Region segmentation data

** begin **

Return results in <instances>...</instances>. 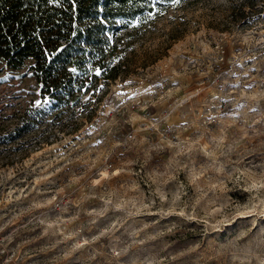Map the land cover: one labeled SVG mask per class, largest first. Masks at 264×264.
Segmentation results:
<instances>
[{
	"label": "rangeland",
	"instance_id": "1",
	"mask_svg": "<svg viewBox=\"0 0 264 264\" xmlns=\"http://www.w3.org/2000/svg\"><path fill=\"white\" fill-rule=\"evenodd\" d=\"M153 33L57 140L24 114L47 101L28 67L0 78V264H264V0Z\"/></svg>",
	"mask_w": 264,
	"mask_h": 264
},
{
	"label": "trees",
	"instance_id": "2",
	"mask_svg": "<svg viewBox=\"0 0 264 264\" xmlns=\"http://www.w3.org/2000/svg\"><path fill=\"white\" fill-rule=\"evenodd\" d=\"M198 1L0 0V78L6 70L28 67L47 101L24 114L33 124L45 117L60 126L52 130L57 140L93 119L96 108L85 107L94 94L98 105L112 83L146 67L153 53L145 49L144 62L135 64V45L154 34L169 10ZM175 25L166 32L169 40L181 36L180 23ZM70 109L76 115L65 120Z\"/></svg>",
	"mask_w": 264,
	"mask_h": 264
},
{
	"label": "snow or ice",
	"instance_id": "3",
	"mask_svg": "<svg viewBox=\"0 0 264 264\" xmlns=\"http://www.w3.org/2000/svg\"><path fill=\"white\" fill-rule=\"evenodd\" d=\"M180 0H173V3H179Z\"/></svg>",
	"mask_w": 264,
	"mask_h": 264
}]
</instances>
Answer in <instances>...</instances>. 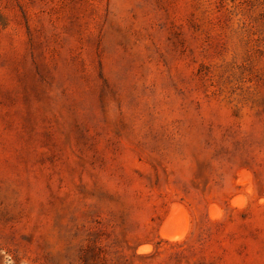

** end **

EXERCISE: Copy out each line of the material above that contains the string "evenodd", matching case exactly.

WRITTEN REPLY:
	"mask_svg": "<svg viewBox=\"0 0 264 264\" xmlns=\"http://www.w3.org/2000/svg\"><path fill=\"white\" fill-rule=\"evenodd\" d=\"M153 33L57 140L24 114L47 101L28 67L0 78V264H264V0Z\"/></svg>",
	"mask_svg": "<svg viewBox=\"0 0 264 264\" xmlns=\"http://www.w3.org/2000/svg\"><path fill=\"white\" fill-rule=\"evenodd\" d=\"M198 1L0 0V78L6 70L28 67L47 101L24 114L33 124L45 117L60 126L52 130L57 140L93 119L96 108L85 107L94 94L98 105L112 83L146 67L153 53L145 49L144 62L135 64V45L154 34L169 10ZM175 25L166 32L169 40L181 36L180 23ZM70 109L76 115L65 120Z\"/></svg>",
	"mask_svg": "<svg viewBox=\"0 0 264 264\" xmlns=\"http://www.w3.org/2000/svg\"><path fill=\"white\" fill-rule=\"evenodd\" d=\"M180 0H173V3H179Z\"/></svg>",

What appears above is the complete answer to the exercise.